In sharp contrast to more highly paid jobs in the Global North, Woodcock notes that ‘videogames, whether for computers or consoles, require hardware both to be made and to be played’, and that ‘the conditions under which hardware is made’ is ‘deeply exploitative’ (p. 73). With that in mind, it is a shame that the particulars of those conditions are not more documented in the book, as such a comparative study may have pointed to an international rather than national framework for the organization of videogame labor, which leads to larger point about the overall structure of the book. He devotes only 11 pages to the embryonic movement to organize the industry – focusing primarily on the efforts of the organizations Game Workers United and Tech Workers Coalition to build solidarity among disparate workers across the industry in the United Kingdom and the United States – the rest of the book looks to the culture of playing videogames. While Woodcock provides excellent and deep analysis on both counts, it seems that he might have been better served engaging with one or the other, if not just slightly extending the length of the book.

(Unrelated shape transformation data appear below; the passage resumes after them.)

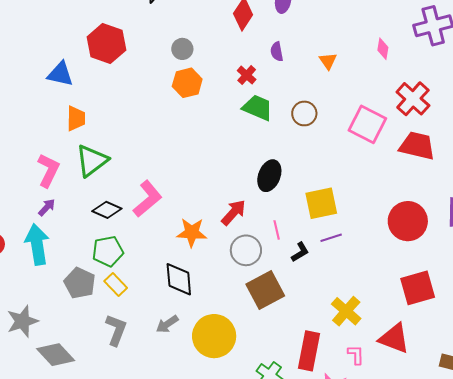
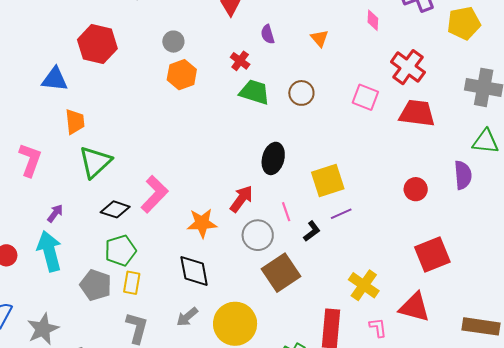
pink square: (367, 124) -> (365, 97), size x0.7
pink L-shape: (48, 170) -> (30, 160), moved
red circle: (408, 221) -> (416, 189), size x0.6
yellow rectangle: (116, 284) -> (132, 283), turned 60

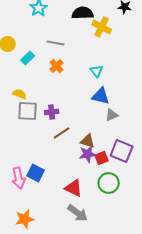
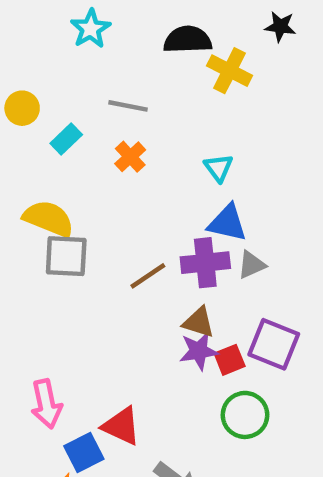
yellow semicircle: (20, 94) -> (49, 219), size x1.6
purple cross: (52, 112) -> (205, 263), moved, size x1.5
brown line: (62, 133) -> (148, 276), moved
blue square: (36, 173) -> (84, 452), moved, turned 36
red triangle: (74, 188) -> (121, 426), moved

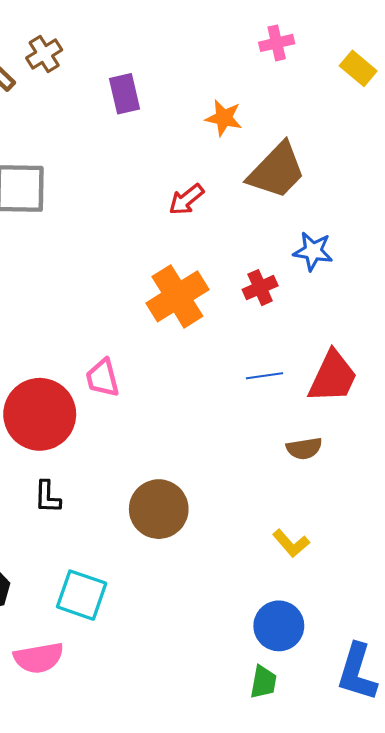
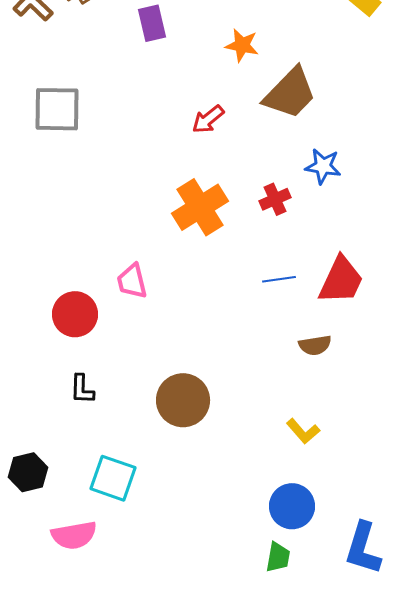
red circle: (40, 414) -> (75, 314), size x0.7

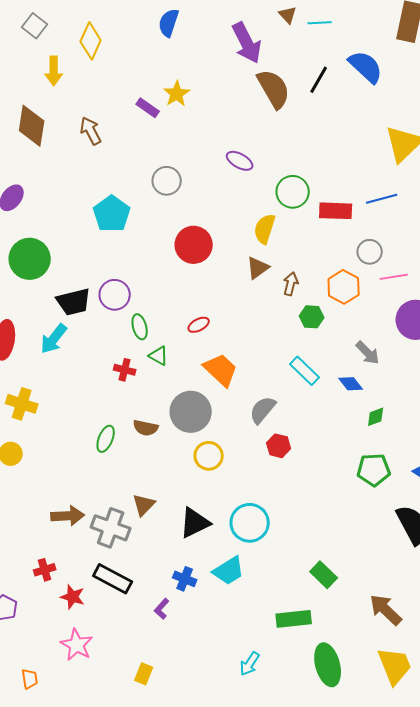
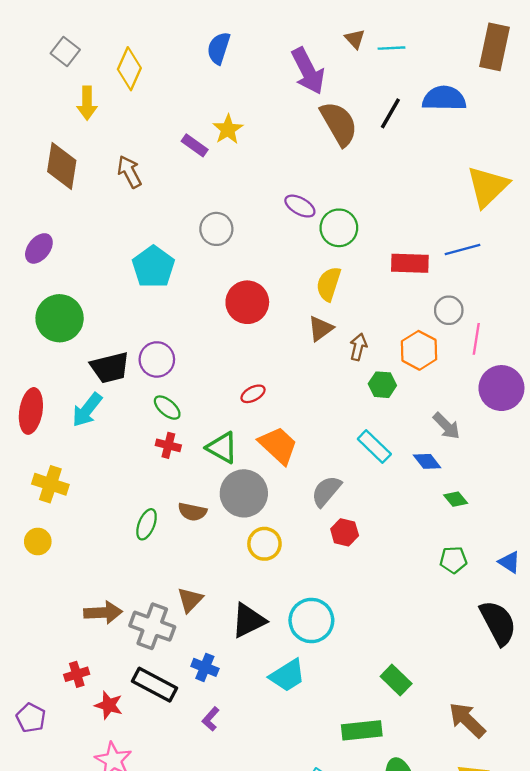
blue semicircle: (366, 67) -> (444, 98), turned -42
green circle: (293, 192) -> (339, 228), moved
pink line: (394, 277) -> (476, 339), turned -72
green ellipse: (140, 327) -> (167, 408), moved, turned -35
green triangle: (159, 356) -> (222, 448), moved, size x1.4
green diamond: (376, 417) -> (456, 499), turned 70
green pentagon: (374, 470) -> (453, 560), size x0.7
blue cross: (185, 579) -> (205, 667), moved

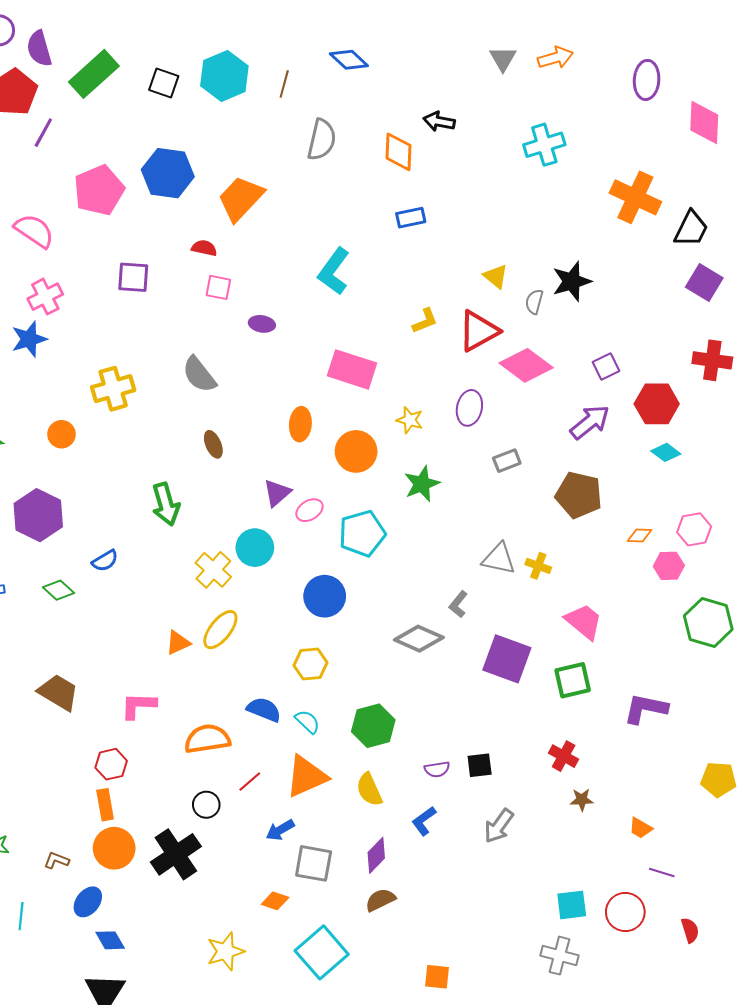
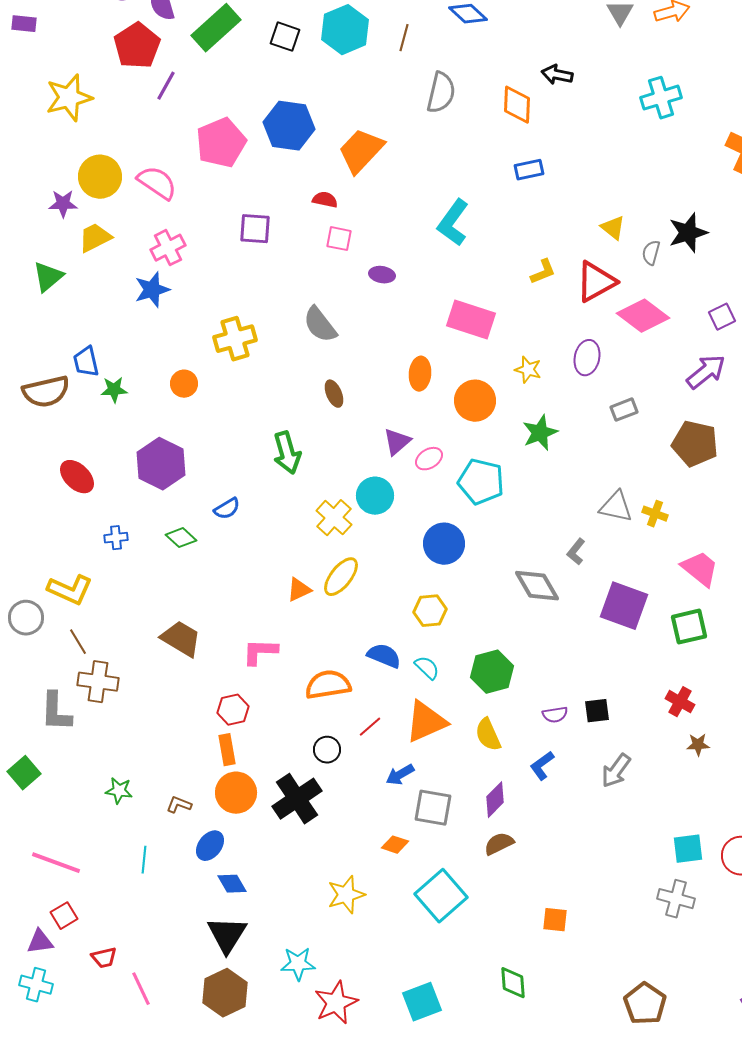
cyan pentagon: (362, 533) -> (481, 482), turned 30
gray diamond: (419, 639) -> (537, 586), turned 36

With his final excavation of videogames as cultural products, Woodcock reminds us that games ‘are made to be played’, and thus, the need to understand ‘the active engagement’ that comes through play (p. 111). Looking to first-person shooters, role-playing and strategy games, political games, and finally, online play, he shows the ways that these genres are both shaped by and shape the larger society that they emerge from in order to help understand gaming culture as a terrain of struggle in which ‘the battle of ideas’ can be ‘won or lost’ (p. 163). This fight, alongside that of the workers that make the games we play, represent one important focal point in a larger attempt to bridge our lives at and outside of work, the culture of the workplace versus the culture of consumption and how they relate to one another. Marx at the Arcade offers a glimpse at how that can be done.